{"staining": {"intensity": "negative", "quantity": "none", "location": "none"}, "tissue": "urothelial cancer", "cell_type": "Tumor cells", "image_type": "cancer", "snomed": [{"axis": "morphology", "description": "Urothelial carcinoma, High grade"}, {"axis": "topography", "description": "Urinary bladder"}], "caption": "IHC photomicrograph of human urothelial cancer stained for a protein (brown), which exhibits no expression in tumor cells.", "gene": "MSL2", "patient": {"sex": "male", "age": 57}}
* * *
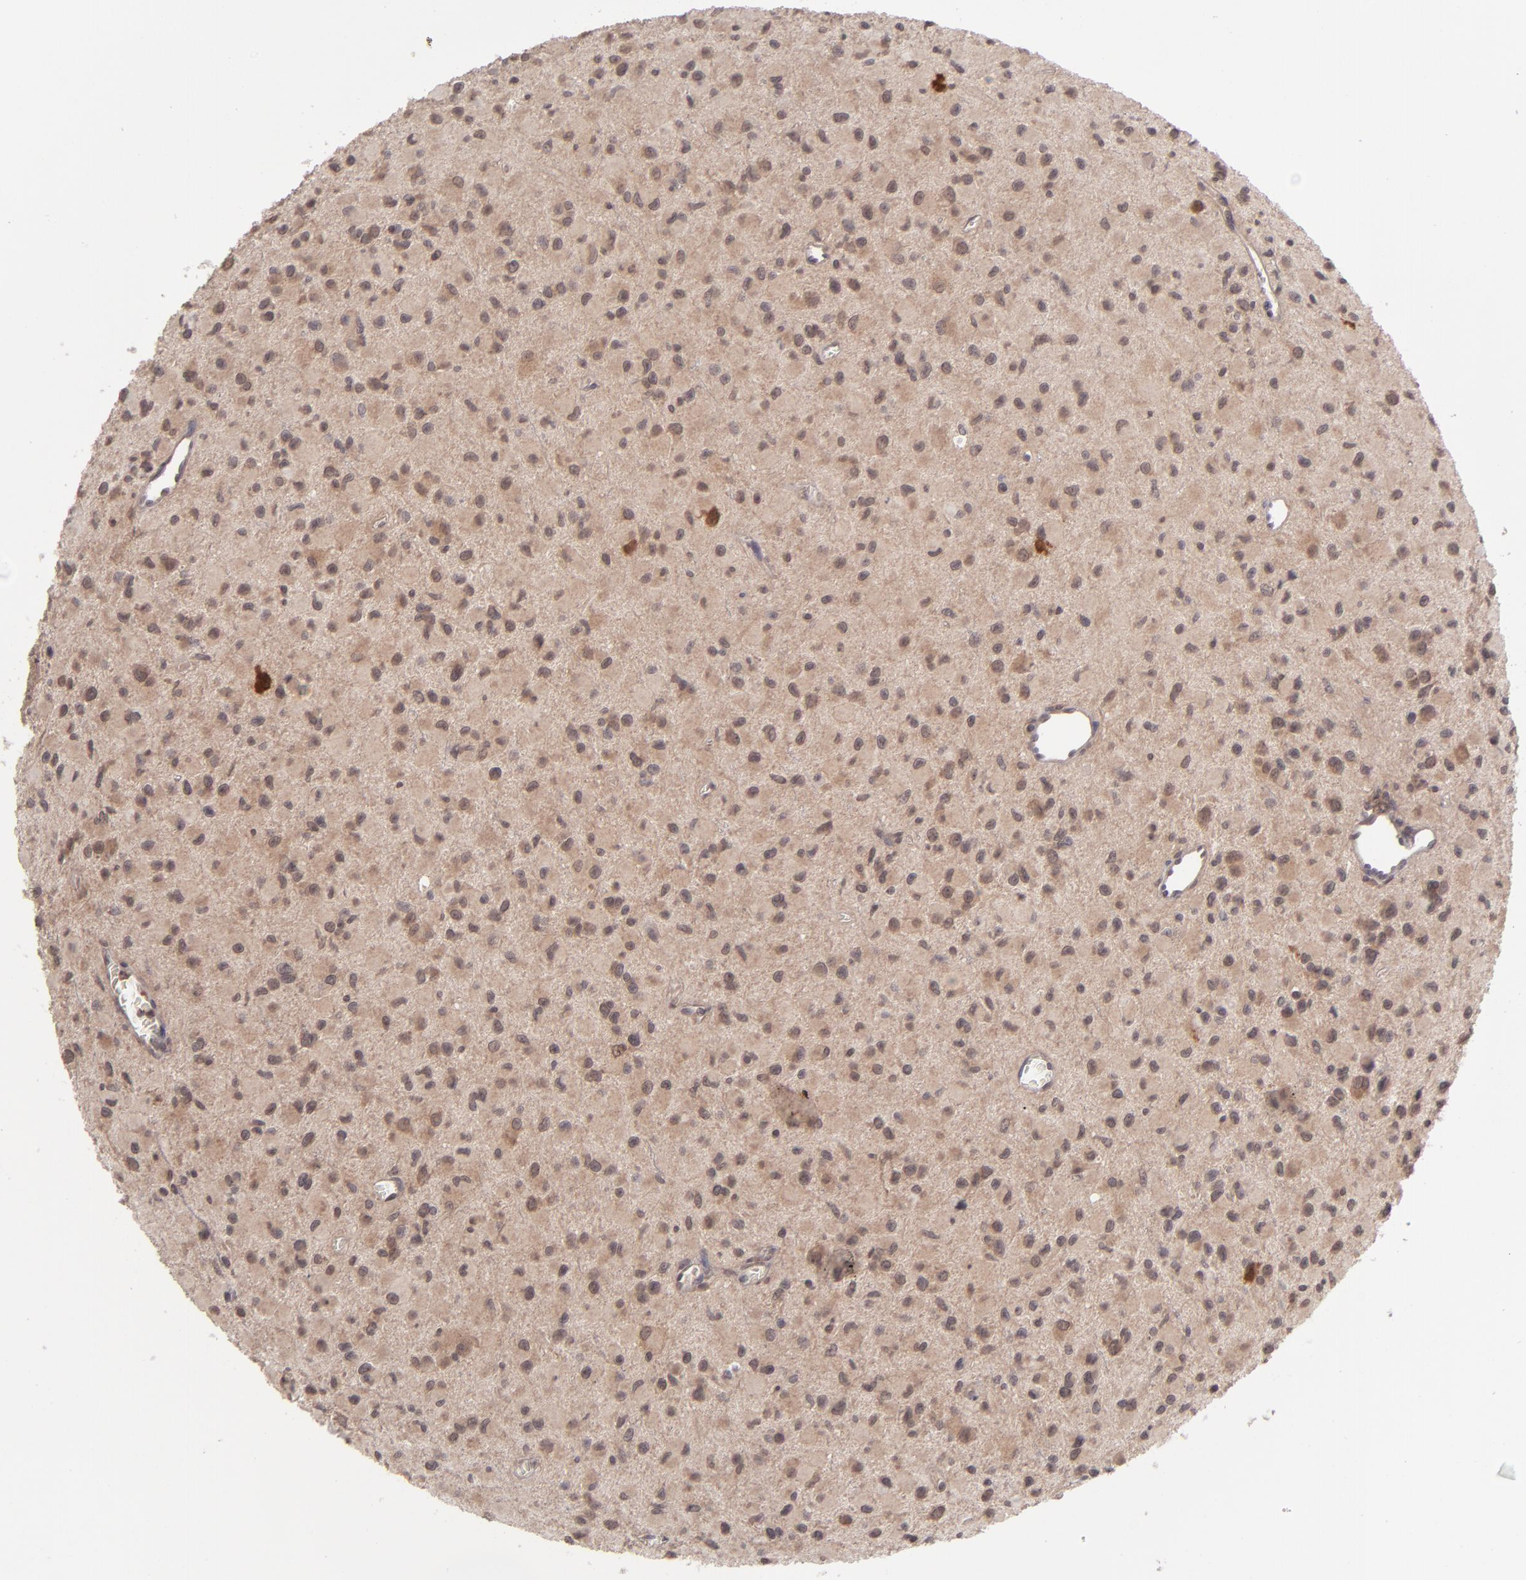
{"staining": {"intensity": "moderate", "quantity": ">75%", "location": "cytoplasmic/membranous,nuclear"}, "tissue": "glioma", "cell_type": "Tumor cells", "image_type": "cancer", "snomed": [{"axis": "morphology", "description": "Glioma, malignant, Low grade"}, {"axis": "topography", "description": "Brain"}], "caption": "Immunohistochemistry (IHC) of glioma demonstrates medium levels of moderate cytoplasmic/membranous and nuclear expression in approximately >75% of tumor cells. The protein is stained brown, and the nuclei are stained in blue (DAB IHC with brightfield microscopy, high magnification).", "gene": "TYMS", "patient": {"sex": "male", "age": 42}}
* * *
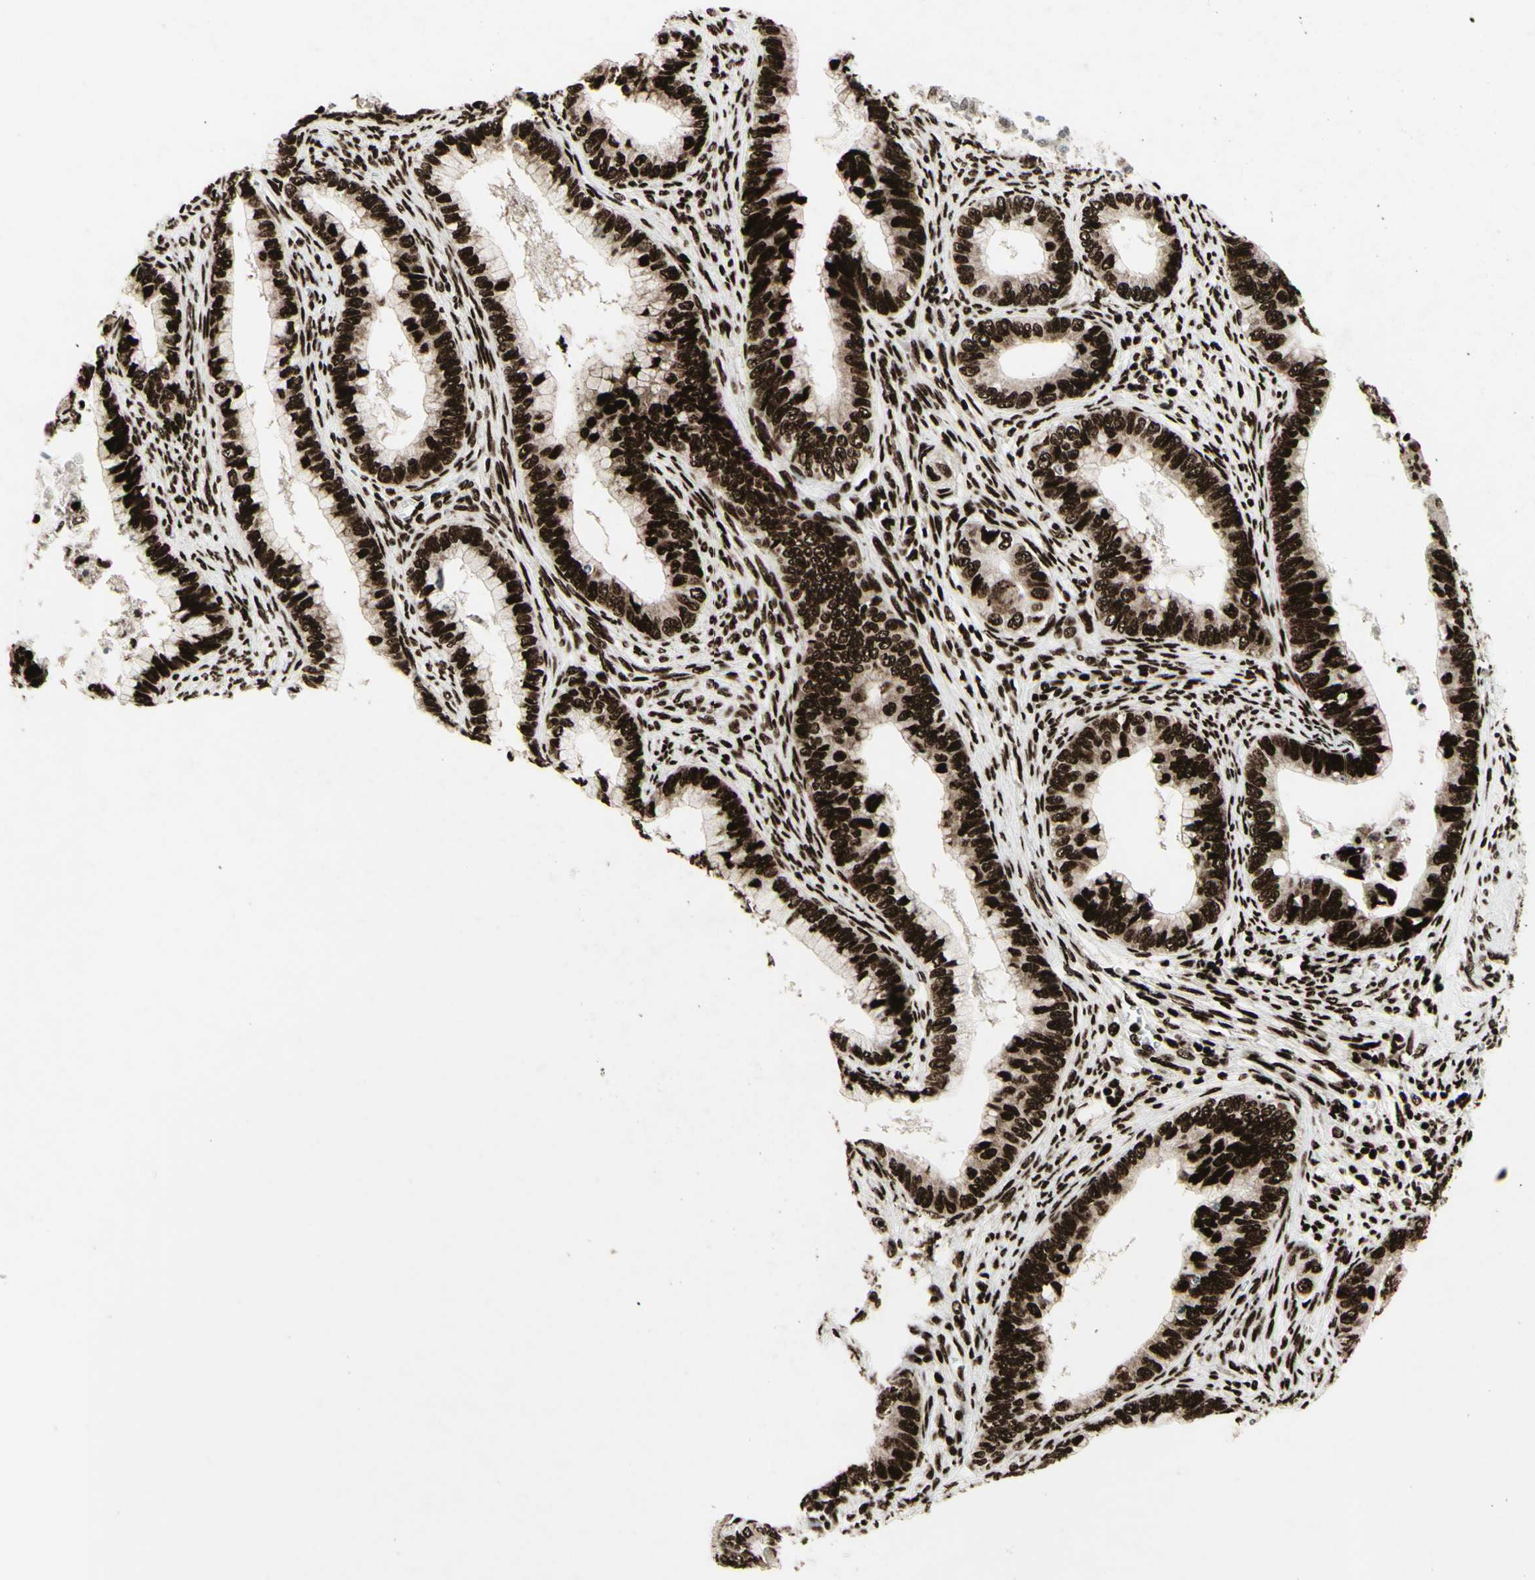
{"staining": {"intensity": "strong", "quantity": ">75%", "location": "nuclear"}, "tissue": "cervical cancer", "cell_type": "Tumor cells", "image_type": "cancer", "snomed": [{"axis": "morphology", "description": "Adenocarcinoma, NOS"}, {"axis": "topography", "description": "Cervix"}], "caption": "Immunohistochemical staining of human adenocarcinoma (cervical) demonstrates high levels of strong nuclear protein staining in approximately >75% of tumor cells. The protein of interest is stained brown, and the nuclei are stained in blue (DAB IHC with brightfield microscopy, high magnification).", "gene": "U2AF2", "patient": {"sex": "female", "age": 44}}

● Problem
Based on the entries above, give the number of lines with the string "nuclear" and no further text.

● Answer to the problem
2